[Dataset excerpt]
■ ■ ■ ■
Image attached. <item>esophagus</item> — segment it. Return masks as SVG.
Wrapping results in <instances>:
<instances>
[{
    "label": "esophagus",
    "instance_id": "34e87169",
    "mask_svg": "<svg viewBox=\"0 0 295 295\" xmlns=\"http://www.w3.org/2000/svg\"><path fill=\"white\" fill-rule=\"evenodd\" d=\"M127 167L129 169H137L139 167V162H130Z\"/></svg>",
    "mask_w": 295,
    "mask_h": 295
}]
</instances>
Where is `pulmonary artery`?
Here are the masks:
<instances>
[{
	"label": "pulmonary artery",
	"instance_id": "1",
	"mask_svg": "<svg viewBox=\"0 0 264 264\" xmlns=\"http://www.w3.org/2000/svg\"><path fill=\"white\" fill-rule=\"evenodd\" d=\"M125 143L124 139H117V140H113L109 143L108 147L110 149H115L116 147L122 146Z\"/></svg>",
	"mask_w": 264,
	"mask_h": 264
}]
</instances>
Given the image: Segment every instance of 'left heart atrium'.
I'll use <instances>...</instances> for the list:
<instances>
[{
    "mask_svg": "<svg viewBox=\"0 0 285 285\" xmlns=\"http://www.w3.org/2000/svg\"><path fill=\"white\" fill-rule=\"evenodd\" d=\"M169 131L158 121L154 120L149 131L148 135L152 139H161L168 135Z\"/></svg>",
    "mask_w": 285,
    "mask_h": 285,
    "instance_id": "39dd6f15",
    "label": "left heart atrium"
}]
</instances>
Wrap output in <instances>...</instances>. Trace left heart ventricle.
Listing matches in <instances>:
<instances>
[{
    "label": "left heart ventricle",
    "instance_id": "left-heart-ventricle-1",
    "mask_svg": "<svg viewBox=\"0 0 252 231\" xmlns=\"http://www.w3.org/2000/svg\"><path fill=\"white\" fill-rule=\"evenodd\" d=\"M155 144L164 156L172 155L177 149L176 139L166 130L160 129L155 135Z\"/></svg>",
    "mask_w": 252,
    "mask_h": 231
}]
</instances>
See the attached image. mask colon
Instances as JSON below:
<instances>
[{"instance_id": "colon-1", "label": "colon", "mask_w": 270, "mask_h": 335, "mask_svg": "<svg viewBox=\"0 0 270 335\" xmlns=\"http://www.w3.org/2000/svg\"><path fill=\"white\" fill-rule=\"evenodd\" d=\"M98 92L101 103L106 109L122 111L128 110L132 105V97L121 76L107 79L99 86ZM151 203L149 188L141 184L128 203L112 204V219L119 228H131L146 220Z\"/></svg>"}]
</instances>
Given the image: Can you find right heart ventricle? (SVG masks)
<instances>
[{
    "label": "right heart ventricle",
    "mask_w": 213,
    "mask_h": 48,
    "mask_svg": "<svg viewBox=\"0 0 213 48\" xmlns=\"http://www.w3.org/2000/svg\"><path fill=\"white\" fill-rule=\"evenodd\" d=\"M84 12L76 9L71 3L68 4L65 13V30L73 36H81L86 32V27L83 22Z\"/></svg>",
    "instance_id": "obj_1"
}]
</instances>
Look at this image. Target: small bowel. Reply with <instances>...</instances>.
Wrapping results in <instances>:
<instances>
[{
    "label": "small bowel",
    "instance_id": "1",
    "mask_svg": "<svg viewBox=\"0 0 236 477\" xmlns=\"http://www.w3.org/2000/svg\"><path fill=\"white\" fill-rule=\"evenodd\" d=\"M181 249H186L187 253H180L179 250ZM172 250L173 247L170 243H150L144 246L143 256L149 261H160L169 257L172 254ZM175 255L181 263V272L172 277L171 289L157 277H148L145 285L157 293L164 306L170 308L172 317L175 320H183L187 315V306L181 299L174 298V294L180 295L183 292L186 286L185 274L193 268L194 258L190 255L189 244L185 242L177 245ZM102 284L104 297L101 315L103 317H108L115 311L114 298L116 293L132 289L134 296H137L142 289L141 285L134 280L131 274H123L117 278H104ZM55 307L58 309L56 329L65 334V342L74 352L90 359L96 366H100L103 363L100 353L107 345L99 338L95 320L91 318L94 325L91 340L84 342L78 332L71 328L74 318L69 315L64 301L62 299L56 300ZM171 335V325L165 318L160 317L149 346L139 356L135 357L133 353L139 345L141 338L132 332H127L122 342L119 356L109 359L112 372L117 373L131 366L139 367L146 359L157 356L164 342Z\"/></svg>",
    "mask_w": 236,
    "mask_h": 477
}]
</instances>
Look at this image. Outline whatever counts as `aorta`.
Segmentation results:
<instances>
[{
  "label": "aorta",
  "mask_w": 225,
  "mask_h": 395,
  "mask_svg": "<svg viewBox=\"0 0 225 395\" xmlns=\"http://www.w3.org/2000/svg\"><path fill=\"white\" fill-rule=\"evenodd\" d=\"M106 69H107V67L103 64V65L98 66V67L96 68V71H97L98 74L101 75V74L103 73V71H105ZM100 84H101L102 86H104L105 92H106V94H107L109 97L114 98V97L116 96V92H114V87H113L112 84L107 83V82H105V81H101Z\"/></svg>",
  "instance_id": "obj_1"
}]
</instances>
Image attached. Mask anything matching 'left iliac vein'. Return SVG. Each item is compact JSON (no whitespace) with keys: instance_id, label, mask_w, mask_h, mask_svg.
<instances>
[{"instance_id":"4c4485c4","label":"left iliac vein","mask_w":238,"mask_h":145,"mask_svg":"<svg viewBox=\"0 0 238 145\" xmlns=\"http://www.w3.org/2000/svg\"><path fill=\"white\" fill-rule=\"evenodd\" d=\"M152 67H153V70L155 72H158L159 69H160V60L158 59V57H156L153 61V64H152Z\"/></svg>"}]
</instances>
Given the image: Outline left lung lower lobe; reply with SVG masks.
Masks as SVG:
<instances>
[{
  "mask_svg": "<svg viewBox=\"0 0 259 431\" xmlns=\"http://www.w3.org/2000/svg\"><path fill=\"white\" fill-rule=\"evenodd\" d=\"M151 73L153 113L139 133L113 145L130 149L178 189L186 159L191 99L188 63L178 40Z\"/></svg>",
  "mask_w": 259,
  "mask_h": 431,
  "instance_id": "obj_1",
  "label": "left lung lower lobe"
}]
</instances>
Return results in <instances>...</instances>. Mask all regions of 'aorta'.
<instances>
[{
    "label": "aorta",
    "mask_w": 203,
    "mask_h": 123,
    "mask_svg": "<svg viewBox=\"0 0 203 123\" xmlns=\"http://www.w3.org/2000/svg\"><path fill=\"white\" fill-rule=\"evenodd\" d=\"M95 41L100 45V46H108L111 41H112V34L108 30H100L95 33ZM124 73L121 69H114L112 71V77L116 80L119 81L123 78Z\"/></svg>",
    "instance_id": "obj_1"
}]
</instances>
■ ■ ■ ■
● Description of the task
Pick out every line in the entries above that contains the string "aorta", matching case exactly.

● Output for this exercise
Look at this image. Outline whatever counts as `aorta`.
  "label": "aorta",
Return results in <instances>...</instances>. Mask all regions of 'aorta'.
    "label": "aorta",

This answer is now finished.